▶ _Description of the task_:
Each line of the material should be set down exactly. Pictures are not part of the copy.

▶ _Provided entries_:
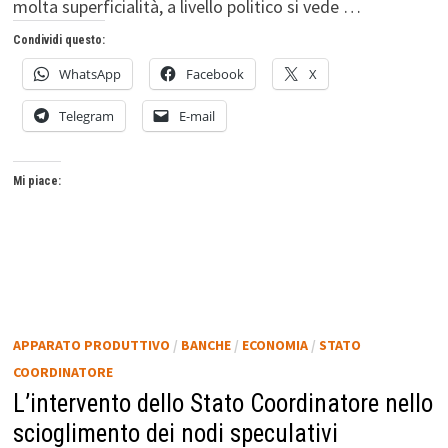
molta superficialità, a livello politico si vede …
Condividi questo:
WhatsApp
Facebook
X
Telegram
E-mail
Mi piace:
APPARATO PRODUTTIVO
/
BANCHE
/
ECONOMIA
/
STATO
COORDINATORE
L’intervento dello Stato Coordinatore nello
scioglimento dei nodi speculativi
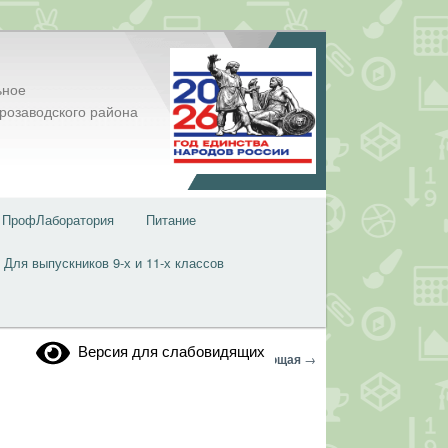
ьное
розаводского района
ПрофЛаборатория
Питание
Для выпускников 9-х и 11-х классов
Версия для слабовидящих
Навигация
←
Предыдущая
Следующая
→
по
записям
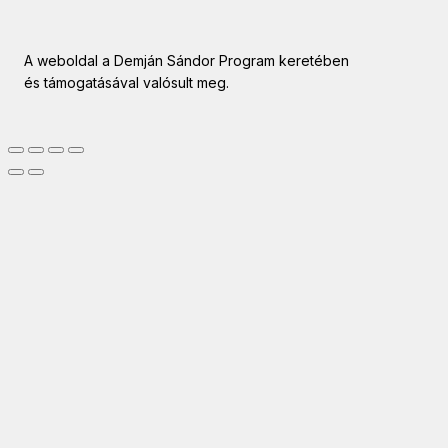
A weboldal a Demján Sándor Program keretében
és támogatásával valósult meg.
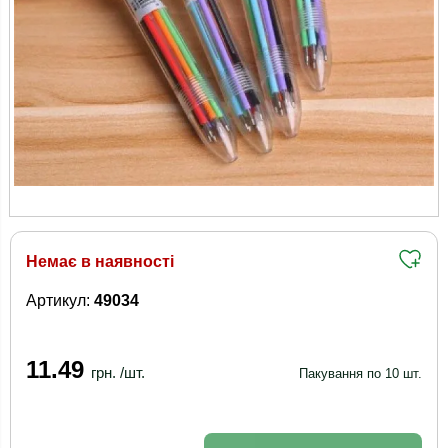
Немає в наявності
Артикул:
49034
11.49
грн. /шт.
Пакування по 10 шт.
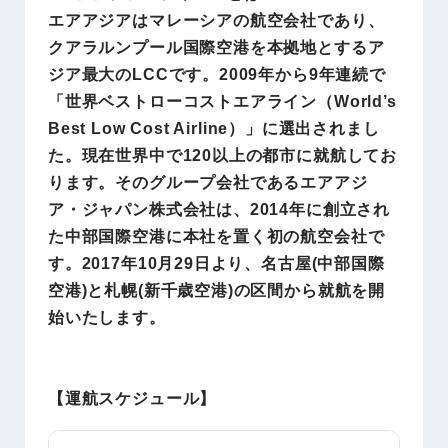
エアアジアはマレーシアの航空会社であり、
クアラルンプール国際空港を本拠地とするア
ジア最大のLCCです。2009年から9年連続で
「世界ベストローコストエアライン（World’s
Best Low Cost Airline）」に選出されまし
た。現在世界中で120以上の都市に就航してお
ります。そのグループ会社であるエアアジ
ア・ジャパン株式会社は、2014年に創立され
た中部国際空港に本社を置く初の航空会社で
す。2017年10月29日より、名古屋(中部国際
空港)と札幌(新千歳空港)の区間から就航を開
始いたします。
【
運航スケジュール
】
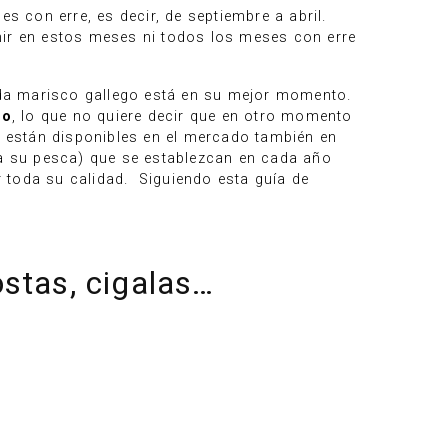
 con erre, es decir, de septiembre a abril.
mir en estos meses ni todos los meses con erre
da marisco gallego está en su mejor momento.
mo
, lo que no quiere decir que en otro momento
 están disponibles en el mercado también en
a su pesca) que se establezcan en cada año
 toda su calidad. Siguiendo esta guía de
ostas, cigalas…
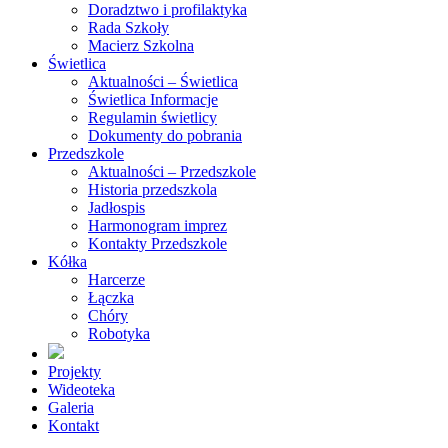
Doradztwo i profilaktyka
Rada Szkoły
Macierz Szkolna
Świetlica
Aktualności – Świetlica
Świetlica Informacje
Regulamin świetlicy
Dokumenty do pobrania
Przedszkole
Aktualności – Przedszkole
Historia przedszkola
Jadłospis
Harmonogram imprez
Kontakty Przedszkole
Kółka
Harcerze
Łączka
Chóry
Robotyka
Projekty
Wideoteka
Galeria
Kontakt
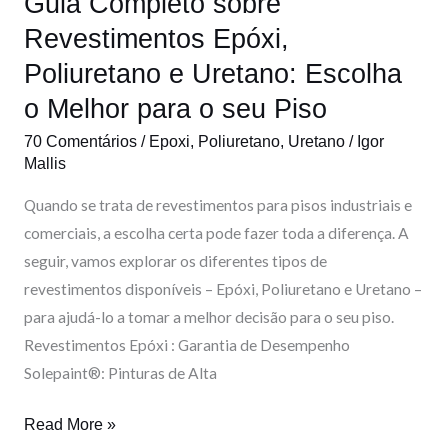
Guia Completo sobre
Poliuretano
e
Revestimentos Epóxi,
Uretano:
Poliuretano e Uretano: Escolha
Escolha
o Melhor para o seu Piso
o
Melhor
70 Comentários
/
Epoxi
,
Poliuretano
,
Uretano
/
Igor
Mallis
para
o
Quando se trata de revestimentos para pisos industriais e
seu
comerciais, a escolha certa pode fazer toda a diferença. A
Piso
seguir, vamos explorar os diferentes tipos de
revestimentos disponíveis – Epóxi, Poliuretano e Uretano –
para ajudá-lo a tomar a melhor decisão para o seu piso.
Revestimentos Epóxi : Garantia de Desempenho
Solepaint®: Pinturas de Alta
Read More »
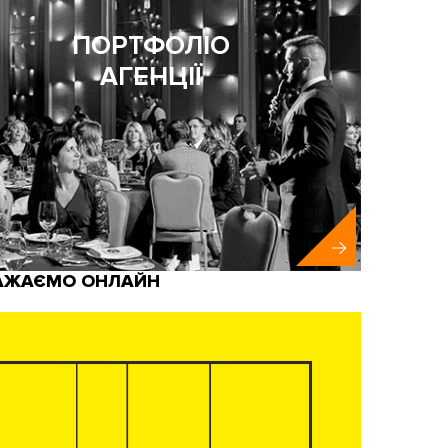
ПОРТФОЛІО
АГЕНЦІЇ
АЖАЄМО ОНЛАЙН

▶ _Solved problem_:
molta superficialità, a livello politico si vede …
Condividi questo:
WhatsApp
Facebook
X
Telegram
E-mail
Mi piace:
APPARATO PRODUTTIVO
/
BANCHE
/
ECONOMIA
/
STATO
COORDINATORE
L’intervento dello Stato Coordinatore nello
scioglimento dei nodi speculativi
ьное
розаводского района
ПрофЛаборатория
Питание
Для выпускников 9-х и 11-х классов
Версия для слабовидящих
Навигация
←
Предыдущая
Следующая
→
по
записям
A weboldal a Demján Sándor Program keretében
és támogatásával valósult meg.
Немає в наявності
Артикул:
49034
11.49
грн. /шт.
Пакування по 10 шт.
エアアジアはマレーシアの航空会社であり、
クアラルンプール国際空港を本拠地とするア
ジア最大のLCCです。2009年から9年連続で
「世界ベストローコストエアライン（World’s
Best Low Cost Airline）」に選出されまし
た。現在世界中で120以上の都市に就航してお
ります。そのグループ会社であるエアアジ
ア・ジャパン株式会社は、2014年に創立され
た中部国際空港に本社を置く初の航空会社で
す。2017年10月29日より、名古屋(中部国際
空港)と札幌(新千歳空港)の区間から就航を開
始いたします。
【
運航スケジュール
】
 con erre, es decir, de septiembre a abril.
mir en estos meses ni todos los meses con erre
da marisco gallego está en su mejor momento.
mo
, lo que no quiere decir que en otro momento
 están disponibles en el mercado también en
a su pesca) que se establezcan en cada año
 toda su calidad. Siguiendo esta guía de
ostas, cigalas…
Doradztwo i profilaktyka
Rada Szkoły
Macierz Szkolna
Świetlica
Aktualności – Świetlica
Świetlica Informacje
Regulamin świetlicy
Dokumenty do pobrania
Przedszkole
Aktualności – Przedszkole
Historia przedszkola
Jadłospis
Harmonogram imprez
Kontakty Przedszkole
Kółka
Harcerze
Łączka
Chóry
Robotyka
Projekty
Wideoteka
Galeria
Kontakt
Guia Completo sobre
Poliuretano
e
Revestimentos Epóxi,
Uretano:
Poliuretano e Uretano: Escolha
Escolha
o Melhor para o seu Piso
o
Melhor
70 Comentários
/
Epoxi
,
Poliuretano
,
Uretano
/
Igor
Mallis
para
o
Quando se trata de revestimentos para pisos industriais e
seu
comerciais, a escolha certa pode fazer toda a diferença. A
Piso
seguir, vamos explorar os diferentes tipos de
revestimentos disponíveis – Epóxi, Poliuretano e Uretano –
para ajudá-lo a tomar a melhor decisão para o seu piso.
Revestimentos Epóxi : Garantia de Desempenho
Solepaint®: Pinturas de Alta
Read More »
ПОРТФОЛІО
АГЕНЦІЇ
АЖАЄМО ОНЛАЙН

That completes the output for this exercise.